Tasks and exercises:
**A)** In the chlorhexidine adhesive abstract below, about what share of the chlorhexidine did XP Bond release after 28 days in water?
**B)** Update the chlorhexidine adhesive abstract below: restate the part that opens with the words "We added CHX" and closes with "test ( α = 0.05).", putting "dumbbell" in place of "hourglass".

Document section:
▬▬▬▬▬▬

Mechanical properties and modeling of drug release from chlorhexidine-containing etch-and-rinse adhesives

Abstract

Objectives

To evaluate the effects of chlorhexidine (CHX) addition in different concentrations into simplified etch-and-rinse adhesives on the ultimate tensile strength (UTS), water sorption (WS), solubility (SO) and the rate of CHX release over time.

Methods

We added CHX diacetate to Ambar [AM] (FGM) and XP Bond [XP] (Dentsply) in concentrations of 0, 0.01, 0.05, 0.1 and 0.2 wt%. For UTS ( n = 10 for each group), adhesive specimens were constructed in an hourglass shape metallic matrix with cross-sectional area of 0.8 mm 2 . Half of specimens were tested after 24 h and the other half after 28 days of water storage in tension of 0.5 mm/min. For WS and SO ( n = 10 for each group), adhesive discs (5.8 mm × 1.0 mm) were prepared into a mold. After desiccation, we weighed and stored the cured adhesive specimens in distilled water for evaluation of the WS, SO and the cumulative release of CHX over a 28-day period. For CHX release ( n = 10 for each group), spectrophotometric measurements of storage solution were performed to examine the release kinetics of CHX. We subjected data from each test to ANOVA and Tukey’ test ( α = 0.05).

Results

XP Bond adhesive showed significantly more WS and SO and lower UTS than Ambar. In general, the addition of CHX did not alter WS, SO and UTS of the adhesives. XP showed a higher CHX release than AM ( p < 0.05) in all concentrations and the final amount of CHX release was directly proportional to the initial CHX concentration added to the adhesives. After 28 days of water storage, approximately 20% of CHX was released from XP and 8.0–12.0% from AM.

Conclusions

Addition of CHX to commercial adhesive is a feasible method to provide a controlled release of CHX over time without jeopardizing WS, SO and UTS of the adhesives.

Significance

Manufacturers should consider adding CHX to commercial adhesives to provide a controlled release of CHX over time.

▬▬▬▬▬▬

Supplied records:
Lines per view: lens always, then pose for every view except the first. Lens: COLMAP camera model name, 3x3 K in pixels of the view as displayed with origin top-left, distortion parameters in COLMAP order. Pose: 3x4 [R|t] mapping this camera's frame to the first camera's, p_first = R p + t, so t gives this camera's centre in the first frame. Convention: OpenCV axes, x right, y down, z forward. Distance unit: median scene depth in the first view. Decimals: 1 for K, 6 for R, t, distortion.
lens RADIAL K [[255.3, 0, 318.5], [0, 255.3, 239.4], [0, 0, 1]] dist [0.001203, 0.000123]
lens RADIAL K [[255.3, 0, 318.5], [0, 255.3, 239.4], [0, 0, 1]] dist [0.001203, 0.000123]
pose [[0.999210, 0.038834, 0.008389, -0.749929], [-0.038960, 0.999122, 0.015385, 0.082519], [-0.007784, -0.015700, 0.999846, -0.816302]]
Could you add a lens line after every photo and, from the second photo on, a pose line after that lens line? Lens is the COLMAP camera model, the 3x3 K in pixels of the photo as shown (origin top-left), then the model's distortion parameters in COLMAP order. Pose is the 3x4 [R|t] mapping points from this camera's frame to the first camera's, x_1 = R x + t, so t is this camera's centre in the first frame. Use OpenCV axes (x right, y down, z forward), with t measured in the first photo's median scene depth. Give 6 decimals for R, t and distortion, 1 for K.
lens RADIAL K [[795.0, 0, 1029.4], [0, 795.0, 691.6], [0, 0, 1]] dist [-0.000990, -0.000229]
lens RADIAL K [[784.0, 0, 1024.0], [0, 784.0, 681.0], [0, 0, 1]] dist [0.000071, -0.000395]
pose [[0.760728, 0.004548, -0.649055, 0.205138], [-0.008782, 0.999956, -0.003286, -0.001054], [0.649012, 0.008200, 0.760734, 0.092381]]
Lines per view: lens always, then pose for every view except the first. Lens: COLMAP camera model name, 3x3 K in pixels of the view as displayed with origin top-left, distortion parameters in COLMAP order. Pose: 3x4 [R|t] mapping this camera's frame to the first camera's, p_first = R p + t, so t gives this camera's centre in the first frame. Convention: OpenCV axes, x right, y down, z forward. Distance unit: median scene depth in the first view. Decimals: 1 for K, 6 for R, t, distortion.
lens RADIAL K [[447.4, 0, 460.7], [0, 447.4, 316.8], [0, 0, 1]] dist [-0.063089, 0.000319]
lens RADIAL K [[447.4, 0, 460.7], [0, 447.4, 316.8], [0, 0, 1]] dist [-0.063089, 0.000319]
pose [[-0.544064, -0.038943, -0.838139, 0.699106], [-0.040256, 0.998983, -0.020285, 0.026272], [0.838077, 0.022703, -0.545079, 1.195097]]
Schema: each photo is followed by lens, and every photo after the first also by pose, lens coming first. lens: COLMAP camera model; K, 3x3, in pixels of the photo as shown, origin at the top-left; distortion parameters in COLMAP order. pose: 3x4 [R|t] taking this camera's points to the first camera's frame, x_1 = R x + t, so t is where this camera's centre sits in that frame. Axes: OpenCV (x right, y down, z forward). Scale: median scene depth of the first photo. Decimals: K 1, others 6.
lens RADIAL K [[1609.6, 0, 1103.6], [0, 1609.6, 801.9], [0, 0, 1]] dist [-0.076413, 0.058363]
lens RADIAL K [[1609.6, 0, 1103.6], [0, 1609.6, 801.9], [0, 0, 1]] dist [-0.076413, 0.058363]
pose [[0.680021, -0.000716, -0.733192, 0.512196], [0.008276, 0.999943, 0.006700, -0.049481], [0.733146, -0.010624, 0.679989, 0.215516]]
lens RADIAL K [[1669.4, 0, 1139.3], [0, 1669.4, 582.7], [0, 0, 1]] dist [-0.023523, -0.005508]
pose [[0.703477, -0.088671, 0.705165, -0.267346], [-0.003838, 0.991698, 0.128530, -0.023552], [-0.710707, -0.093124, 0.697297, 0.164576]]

▬▬▬▬▬▬

Responses by task:
**A)** About 20%.

**B)**
We added CHX diacetate to Ambar [AM] (FGM) and XP Bond [XP] (Dentsply) in concentrations of 0, 0.01, 0.05, 0.1 and 0.2 wt%. For UTS ( n = 10 for each group), adhesive specimens were constructed in an dumbbell shape metallic matrix with cross-sectional area of 0.8 mm 2 . Half of specimens were tested after 24 h and the other half after 28 days of water storage in tension of 0.5 mm/min. For WS and SO ( n = 10 for each group), adhesive discs (5.8 mm × 1.0 mm) were prepared into a mold. After desiccation, we weighed and stored the cured adhesive specimens in distilled water for evaluation of the WS, SO and the cumulative release of CHX over a 28-day period. For CHX release ( n = 10 for each group), spectrophotometric measurements of storage solution were performed to examine the release kinetics of CHX. We subjected data from each test to ANOVA and Tukey’ test ( α = 0.05).